Притихшая Мамушка принесла обеим женщинам чай в гостиную. Дом опустел: дети гуляли допоздна во дворе.
— Розмари, — начала Скарлетт, — мы во многом не похожи, но обе любим твоего брата.
Розмари кивнула.
— И сделаем все, что угодно, все необходимое, чтобы уберечь его от беды.
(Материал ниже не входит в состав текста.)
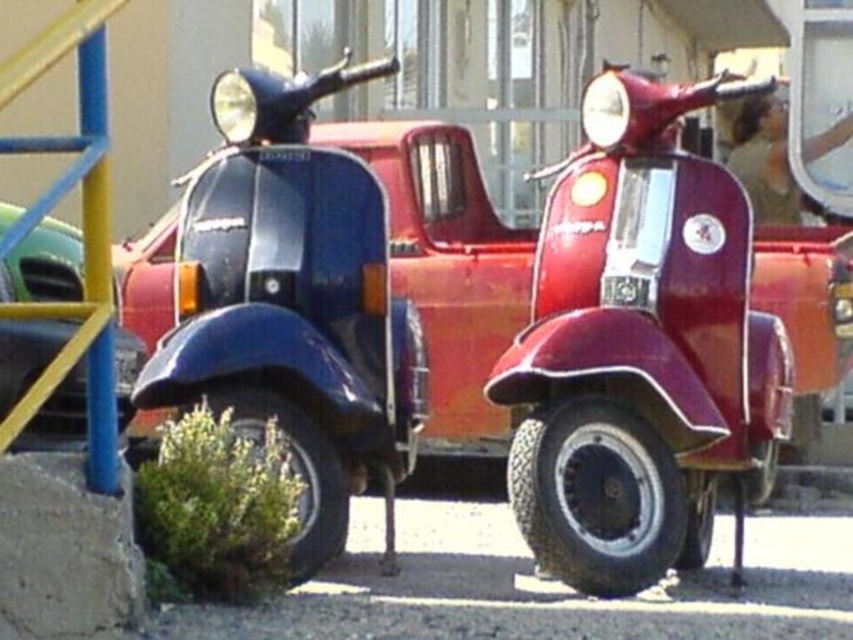
You are standing at the origin point in the image. Which direction should you move to reach the glossy blue scooter at center?

The glossy blue scooter at center is located at coordinates 0.423 on the x axis and 0.526 on the y axis. To reach it from the origin, you should move right along the x axis and up along the y axis.

From the picture: You are a photographer trying to capture both the shiny red pickup truck at center and the glossy blue scooter at center in a single shot. Which object will appear larger in the photo?

The shiny red pickup truck at center will appear larger in the photo because it is closer to the viewer than the glossy blue scooter at center.

Looking at this image, you are a delivery person trying to park your van between the shiny red pickup truck at center and the green matte car at left. Can you fit your van, which is 6 meters long, in the space between them?

The shiny red pickup truck at center is larger than the green matte car at left, but the description does not provide the exact distance between them. Without knowing the space between the two vehicles, it is impossible to determine if the van will fit.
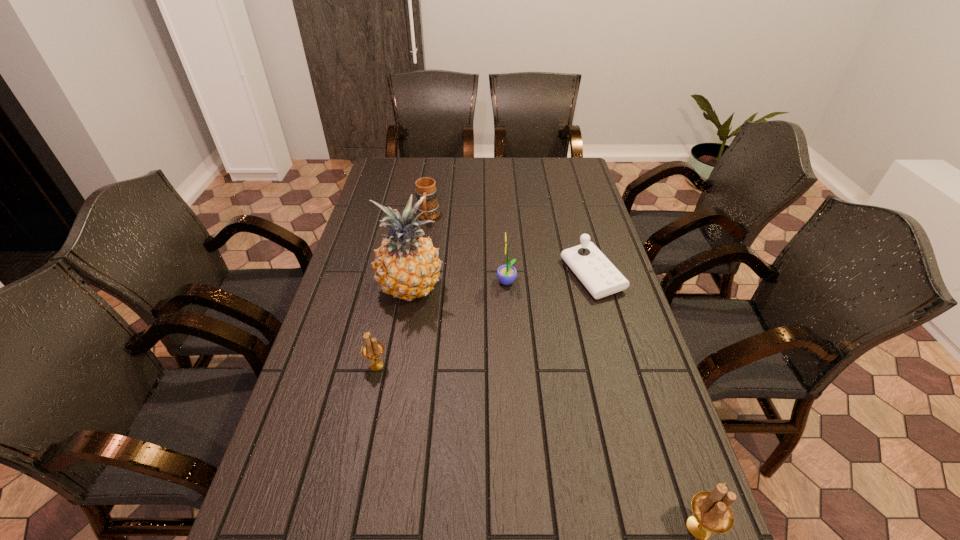
I want to click on vacant region at the far right corner of the desktop, so click(x=553, y=159).

Locate an element on the screen. free space between the shortest object and the sunflower is located at coordinates (549, 279).

The image size is (960, 540). I want to click on free space that is in between the joystick and the left candle holder, so click(x=485, y=320).

At what (x,y) coordinates should I click in order to perform the action: click on vacant space that's between the farthest object and the sunflower. Please return your answer as a coordinate pair (x, y). Looking at the image, I should click on (468, 250).

You are a GUI agent. You are given a task and a screenshot of the screen. Output one action in this format:
    pyautogui.click(x=<x>, y=<y>)
    Task: Click on the free space between the sunflower and the shorter candle holder
    
    Given the screenshot: What is the action you would take?
    pyautogui.click(x=442, y=324)

This screenshot has height=540, width=960. I want to click on object that stands as the second closest to the farthest object, so click(x=506, y=274).

Locate an element on the screen. This screenshot has width=960, height=540. object that is the fifth closest to the nearer candle holder is located at coordinates pyautogui.click(x=426, y=186).

Where is `free space that satisfies the following two spatial constraints: 1. on the front-facing side of the sunflower; 2. on the front side of the second nearest object`? free space that satisfies the following two spatial constraints: 1. on the front-facing side of the sunflower; 2. on the front side of the second nearest object is located at coordinates (512, 365).

Image resolution: width=960 pixels, height=540 pixels. What are the coordinates of `blank area in the image that satisfies the following two spatial constraints: 1. on the side of the shortest object with the handle; 2. on the right side of the farthest object` in the screenshot? It's located at (419, 275).

Where is `free spot that satisfies the following two spatial constraints: 1. on the side of the mug with the handle; 2. on the right side of the joystick`? free spot that satisfies the following two spatial constraints: 1. on the side of the mug with the handle; 2. on the right side of the joystick is located at coordinates (419, 275).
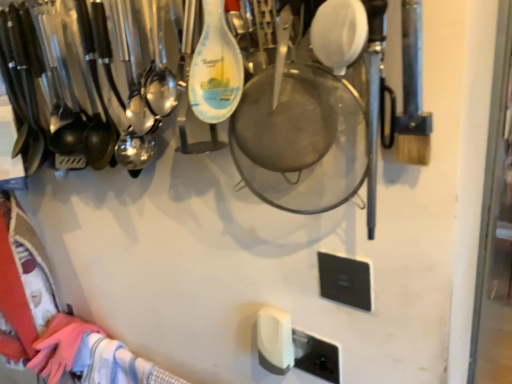
Question: In terms of size, does white plastic light switch at lower center, the first light switch in the left-to-right sequence, appear bigger or smaller than black plastic light switch at lower right, the 2th light switch in the back-to-front sequence?

Choices:
 (A) big
 (B) small

Answer: (A)

Question: Do you think white plastic light switch at lower center, which appears as the second light switch when viewed from the top, is within black plastic light switch at lower right, the 2th light switch in the back-to-front sequence, or outside of it?

Choices:
 (A) outside
 (B) inside

Answer: (A)

Question: Is white plastic light switch at lower center, which appears as the second light switch when viewed from the top, in front of or behind black plastic light switch at lower right, the 1th light switch when ordered from right to left, in the image?

Choices:
 (A) front
 (B) behind

Answer: (B)

Question: Looking at the image, does black plastic light switch at lower right, the 2th light switch in the back-to-front sequence, seem bigger or smaller compared to white plastic light switch at lower center, which appears as the second light switch when viewed from the top?

Choices:
 (A) small
 (B) big

Answer: (A)

Question: From a real-world perspective, is black plastic light switch at lower right, the first light switch when ordered from top to bottom, physically located above or below white plastic light switch at lower center, the 1th light switch in the back-to-front sequence?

— Скарлетт, что ты задумала?
— Уже два раза я надевала траур по мужьям, погибшим, защищая честь южных леди. Я ненавижу траур. И не собираюсь надевать его в третий раз по Ретту Батлеру.
Скарлетт налила им обеим чая и добавила в чашку Розмари сливки и сахар. А когда протянула ее золовке, чашка задребезжала о блюдце.
— Розмари Батлер Хейнз Раванель, ты, как и я, дважды овдовела. Когда твои мужья отправлялись сражаться, paда ли ты была, глядя им вслед?
— Что? Ты сошла с ума?
— Напротив. Может быть, впервые за много лет я отбрасываю мужское безумие, — Скарлетт взяла графинчик с бренди и плеснула оттуда себе в чай, — Я знаю, леди не добавляют бренди в чай. Но, честно говоря, Розмари, мне теперь совершенно все равно, что пристало делать леди, а что нет.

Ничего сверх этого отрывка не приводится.